Toute la réussite de ce musée réside aussi dans son intégration avec le paysage, dans son inscription urbaine avec les autres bâtiments du Cultural District, notamment le Musée des sciences. Pour créer ce lien, Jean Nouvel a fait appel à son ami Gilles Clément pour le paysage: un jardin aux tonalités rouges de l'automne des ginkgos biloba et des érables. Les plantations tourneront autour des étangs qui ont la forme d'un gigantesque dragon, voire d'un hippocampe si on les regarde avec un œil plus occidental.

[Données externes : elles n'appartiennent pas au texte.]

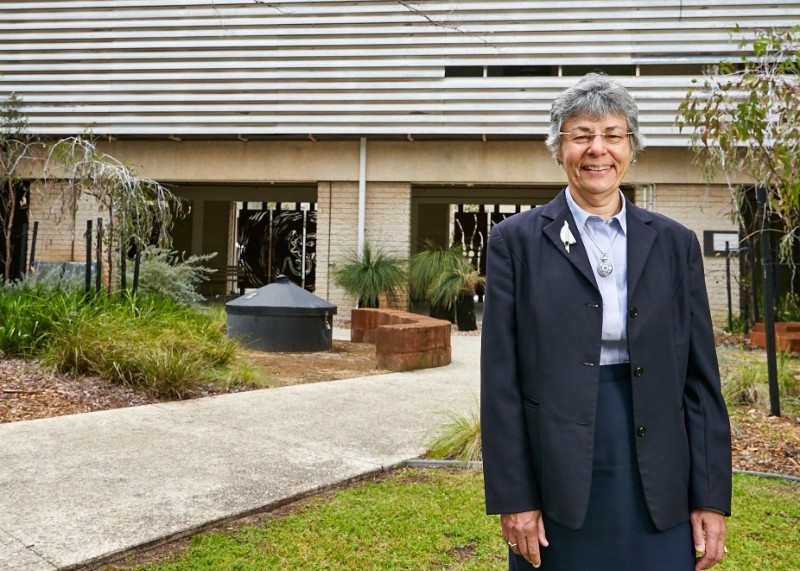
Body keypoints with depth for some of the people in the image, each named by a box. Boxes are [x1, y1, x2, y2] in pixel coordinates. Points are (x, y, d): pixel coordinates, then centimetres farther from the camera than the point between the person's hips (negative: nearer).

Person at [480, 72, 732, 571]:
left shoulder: (674, 243, 5)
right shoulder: (517, 240, -2)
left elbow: (700, 376, 5)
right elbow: (501, 379, -4)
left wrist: (711, 498, 1)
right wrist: (514, 498, -7)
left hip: (656, 483, 2)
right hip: (556, 478, -2)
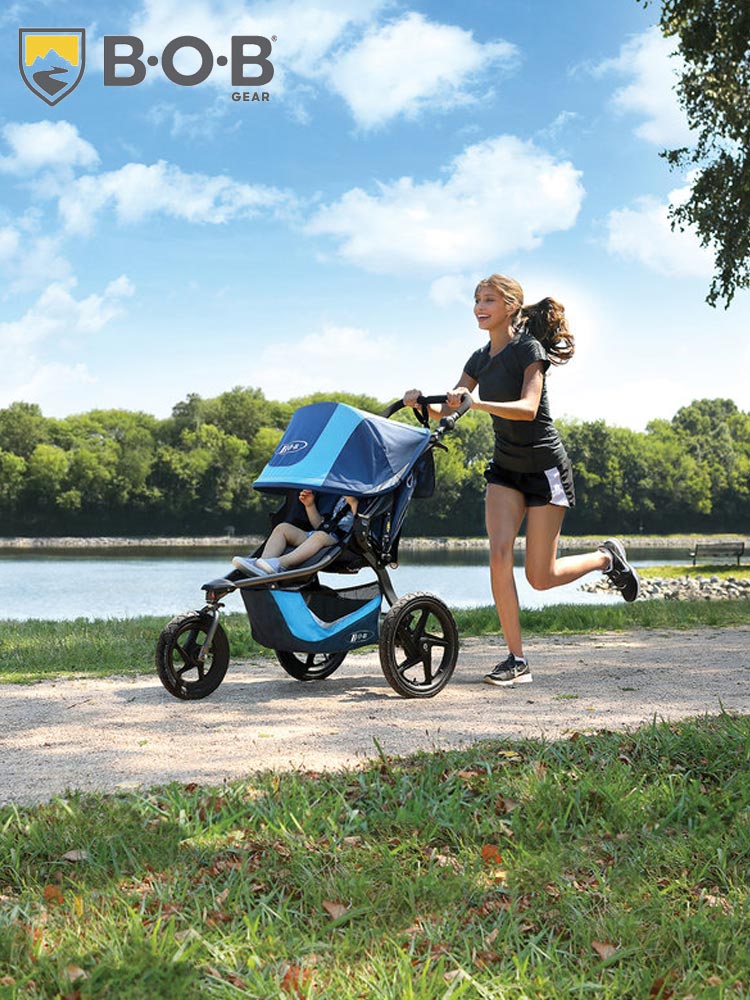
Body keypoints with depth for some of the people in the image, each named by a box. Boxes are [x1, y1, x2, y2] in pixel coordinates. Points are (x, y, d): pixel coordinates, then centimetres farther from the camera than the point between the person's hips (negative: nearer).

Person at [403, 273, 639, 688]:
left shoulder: (528, 349, -15)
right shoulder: (480, 358, 6)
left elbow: (528, 408, -29)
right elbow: (446, 409, 5)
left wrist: (477, 403, -42)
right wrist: (419, 403, -16)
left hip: (544, 467, -6)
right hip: (504, 467, 6)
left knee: (540, 577, -3)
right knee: (499, 555, -13)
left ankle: (607, 557, 26)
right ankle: (516, 660, -8)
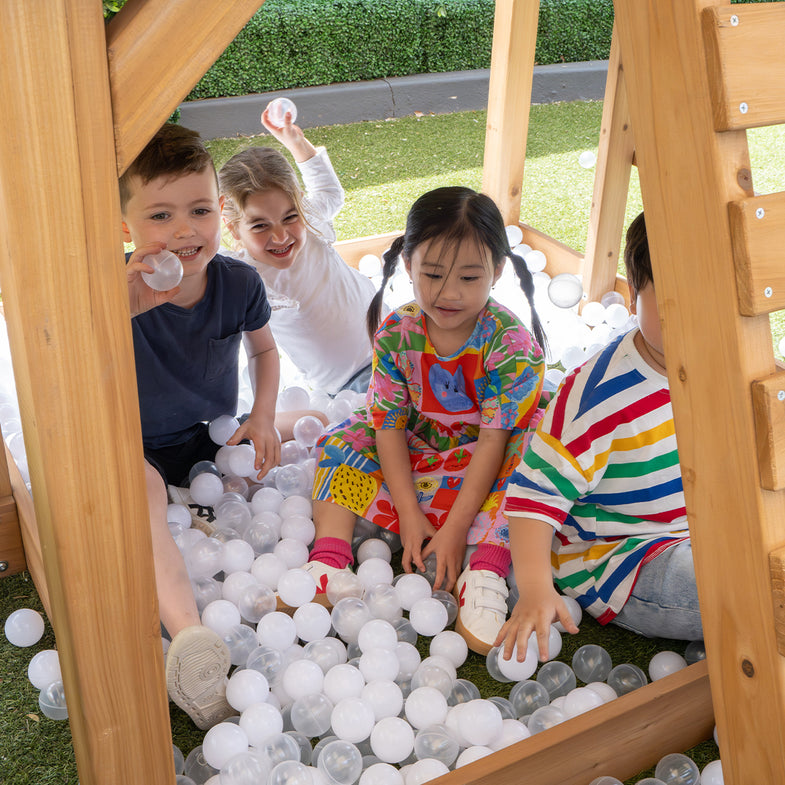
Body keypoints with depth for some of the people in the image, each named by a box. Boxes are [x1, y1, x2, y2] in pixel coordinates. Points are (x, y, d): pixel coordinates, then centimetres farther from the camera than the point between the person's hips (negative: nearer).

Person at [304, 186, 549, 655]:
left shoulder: (509, 343, -23)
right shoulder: (396, 333, -13)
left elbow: (493, 442, -23)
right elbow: (389, 427, -11)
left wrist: (455, 529, -27)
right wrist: (410, 515, -18)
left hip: (487, 461, -4)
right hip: (418, 451, 4)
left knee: (526, 458, -33)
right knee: (345, 440, -10)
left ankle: (485, 576, -40)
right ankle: (330, 557, -20)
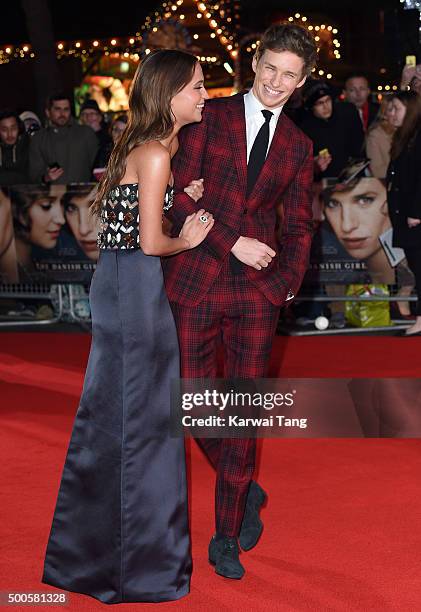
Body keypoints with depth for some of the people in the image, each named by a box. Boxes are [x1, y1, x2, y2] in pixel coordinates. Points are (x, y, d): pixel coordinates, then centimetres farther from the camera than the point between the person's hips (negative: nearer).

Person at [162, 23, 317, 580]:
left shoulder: (298, 146, 12)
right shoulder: (210, 117, 2)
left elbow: (298, 225, 16)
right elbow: (178, 196, -5)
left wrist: (288, 281, 1)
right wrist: (232, 242, -11)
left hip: (258, 288, 2)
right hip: (196, 279, -1)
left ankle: (227, 538, 13)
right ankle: (246, 490, 29)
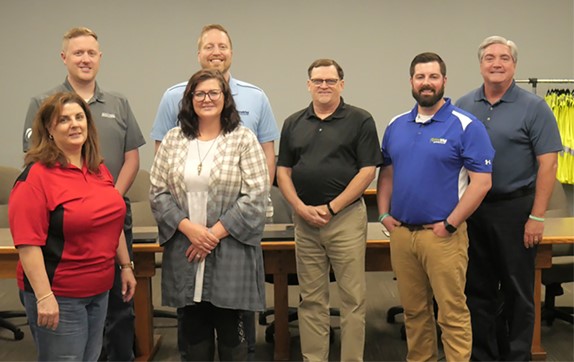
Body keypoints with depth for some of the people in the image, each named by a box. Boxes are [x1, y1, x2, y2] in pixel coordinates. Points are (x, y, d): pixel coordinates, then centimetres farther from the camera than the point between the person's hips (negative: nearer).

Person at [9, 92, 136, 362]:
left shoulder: (99, 169, 8)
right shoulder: (36, 176, -15)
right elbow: (27, 242, -19)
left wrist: (125, 266, 17)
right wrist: (43, 296, -22)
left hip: (99, 289, 7)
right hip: (58, 296, -7)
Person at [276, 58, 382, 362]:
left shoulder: (360, 120, -1)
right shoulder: (293, 123, 11)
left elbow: (368, 171, -7)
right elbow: (283, 172, 10)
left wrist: (331, 208, -11)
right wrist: (302, 208, -5)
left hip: (347, 216, -3)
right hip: (304, 220, 4)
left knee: (352, 297, 1)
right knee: (311, 299, 10)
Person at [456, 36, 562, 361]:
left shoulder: (533, 108, -5)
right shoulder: (463, 107, 6)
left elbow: (548, 164, -8)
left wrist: (537, 217, -13)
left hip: (514, 209, -3)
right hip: (471, 208, 4)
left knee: (517, 290, 6)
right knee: (478, 288, 12)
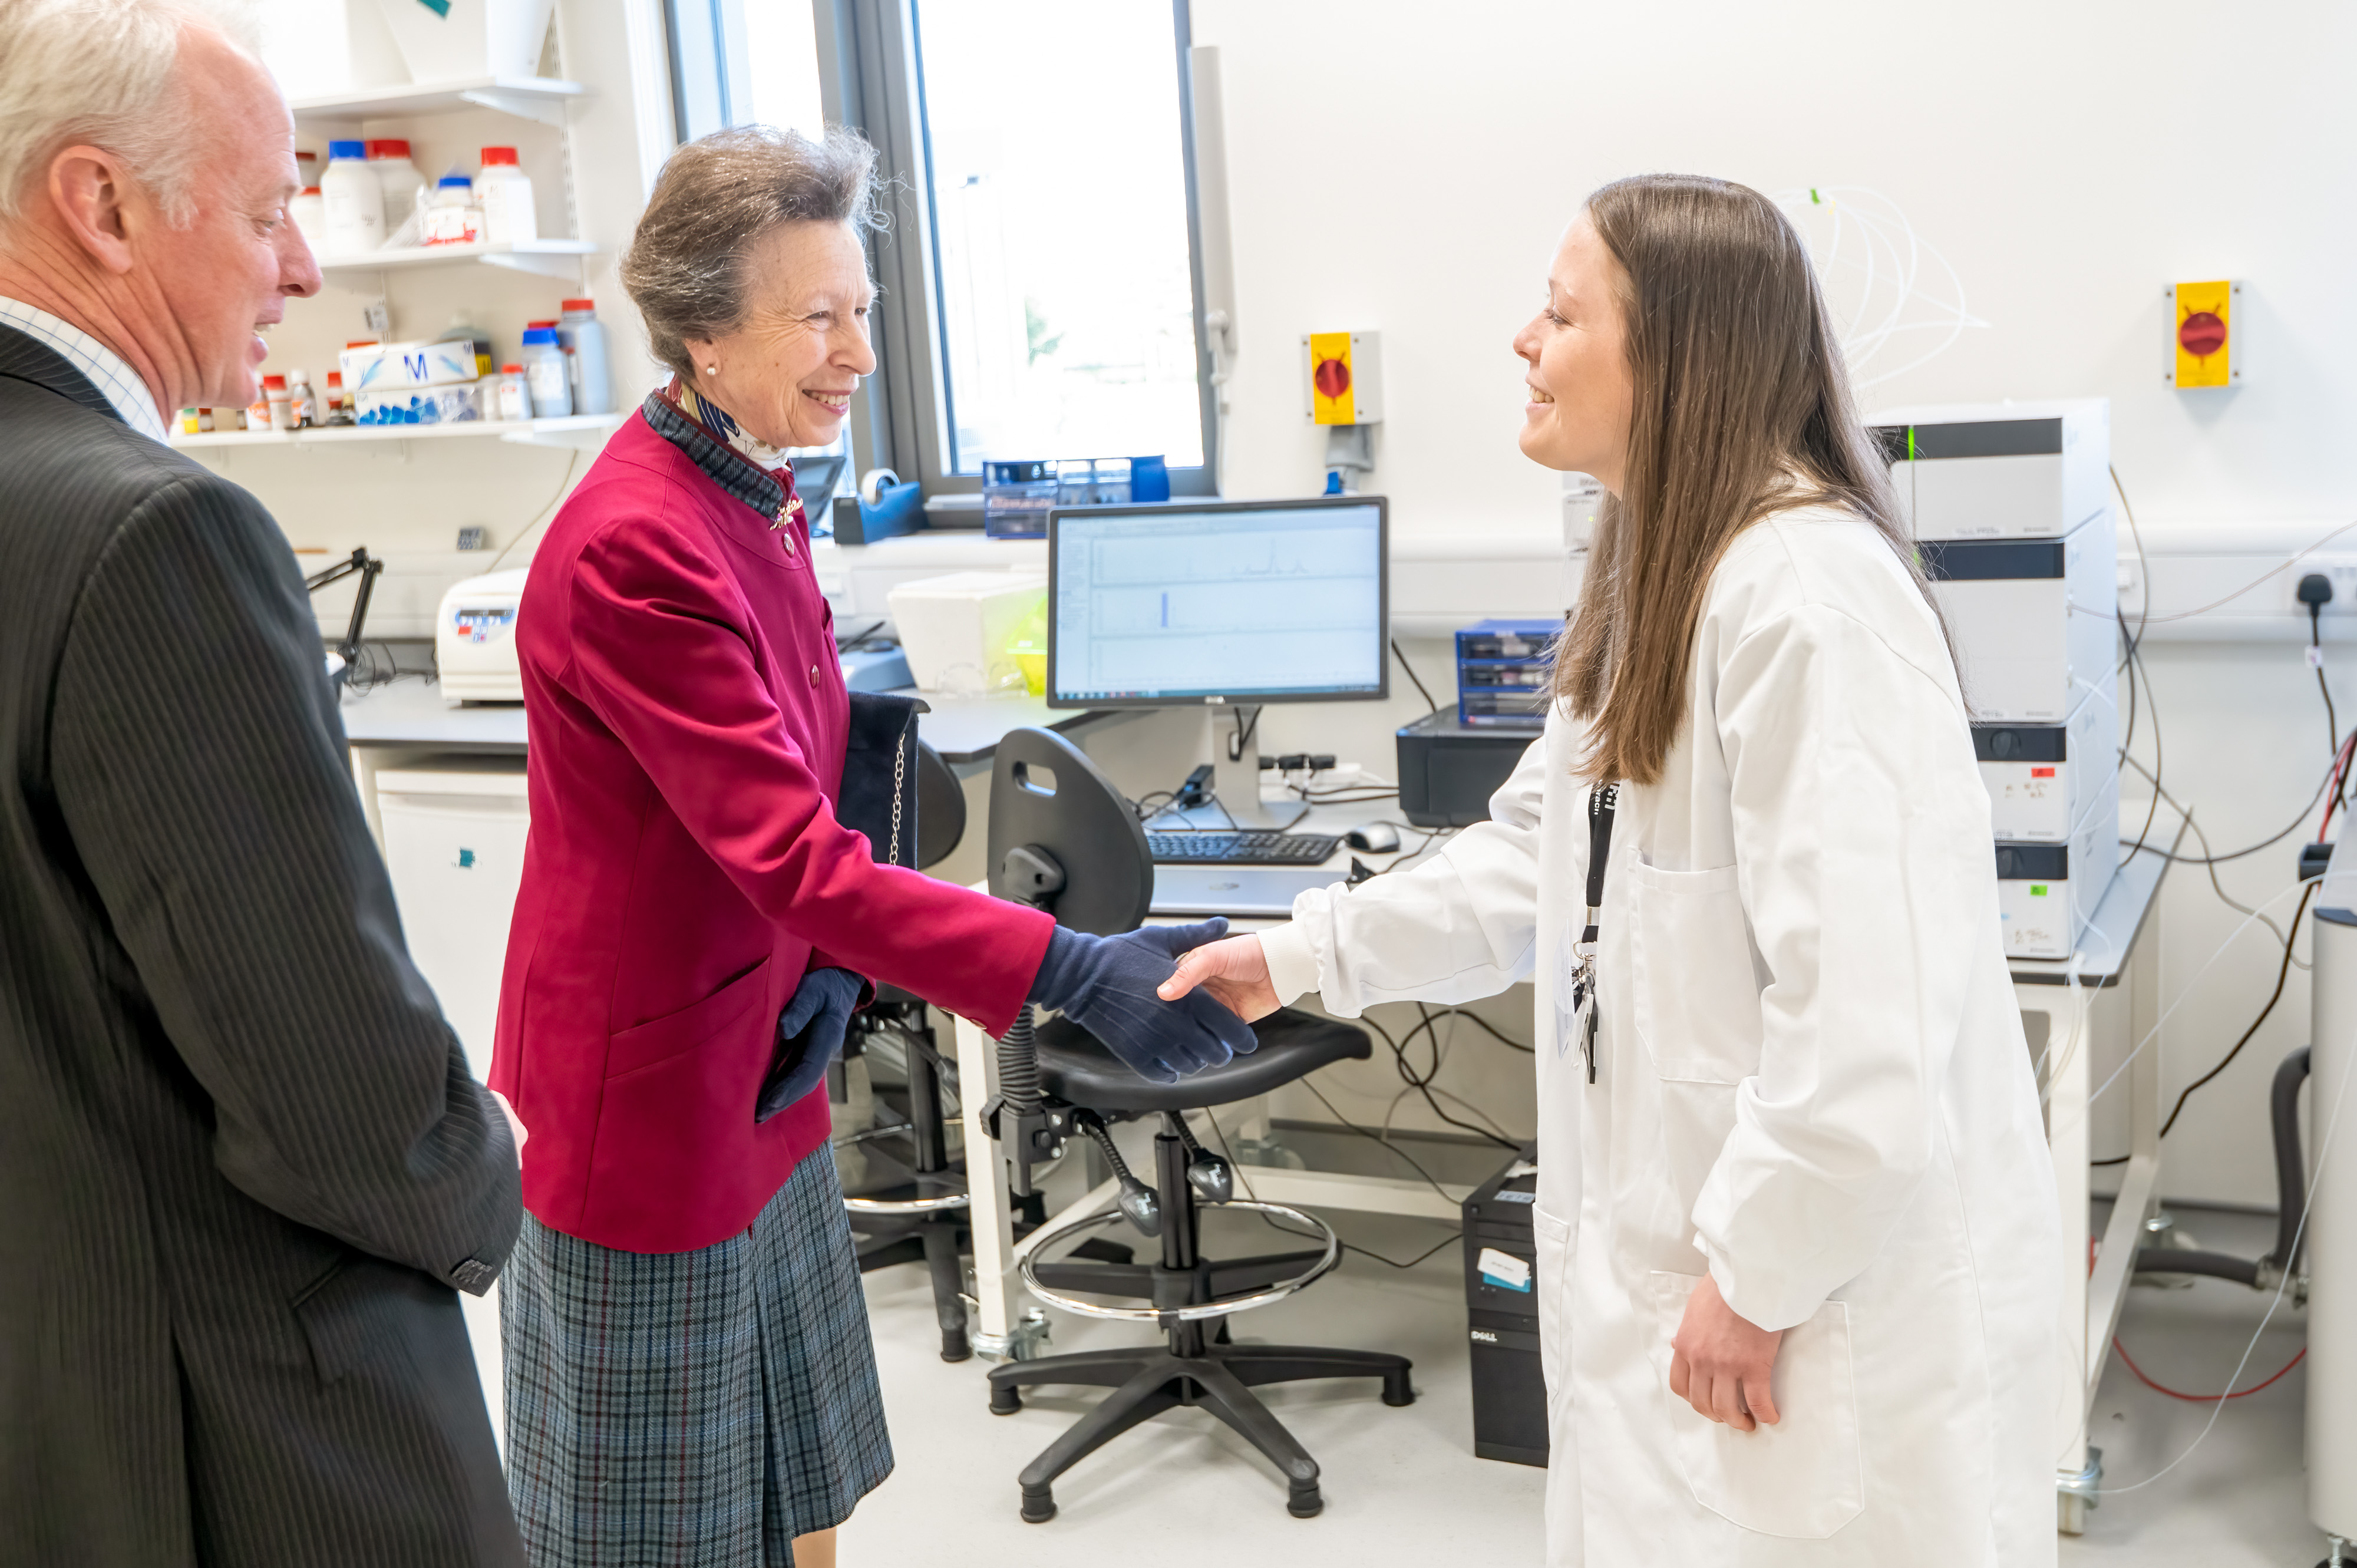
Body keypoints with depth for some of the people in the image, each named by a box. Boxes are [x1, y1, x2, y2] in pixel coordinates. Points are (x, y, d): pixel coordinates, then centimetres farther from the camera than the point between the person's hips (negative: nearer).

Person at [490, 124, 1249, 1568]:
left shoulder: (755, 500, 6)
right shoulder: (632, 549, -24)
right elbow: (788, 854, -30)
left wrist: (827, 967, -4)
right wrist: (1074, 973, -35)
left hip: (763, 1073, 8)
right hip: (651, 1090, -8)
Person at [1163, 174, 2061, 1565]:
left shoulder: (1811, 592, -23)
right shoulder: (1660, 580, 11)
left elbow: (1869, 1016, -28)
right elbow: (1542, 855, 18)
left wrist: (1762, 1278, -19)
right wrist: (1301, 956, 15)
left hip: (1841, 1287, -9)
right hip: (1674, 1243, 10)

Relier ce musée avec l'espace public, pour lui donner de l'étoffe au sein de cette cité tentaculaire qu'est Pékin, était aussi un enjeu. Sous le bâtiment, se glisse une gigantesque «place des arts» que couvre une voûte or pâle, comme l'appelle Jean Nouvel. Un gigantesque puits de lumière, tel un cône renversé qui peut s'ouvrir ou se refermer jusqu'à ne former plus qu'un quartier de lune, diffuse une belle lumière. L'entrée s'effectue par quatre côtés correspondant à la structure qui porte la carcasse de béton du bâtiment à l'intérieur de laquelle on a suspendu les volumes des salles de dimension très variée. Une terrasse panoramique, avec des effets d'eau tout autour, offre une vue unique sur la ville. Ce musée a été conçu comme une centrale électrique. Il faudra à peine cinq ans pour qu'il sorte de terre. Un temps très court. Mais on sait de quoi sont capables les Chinois pour un coût de construction encore top secret mais au moins trois fois moins élevé qu'en France.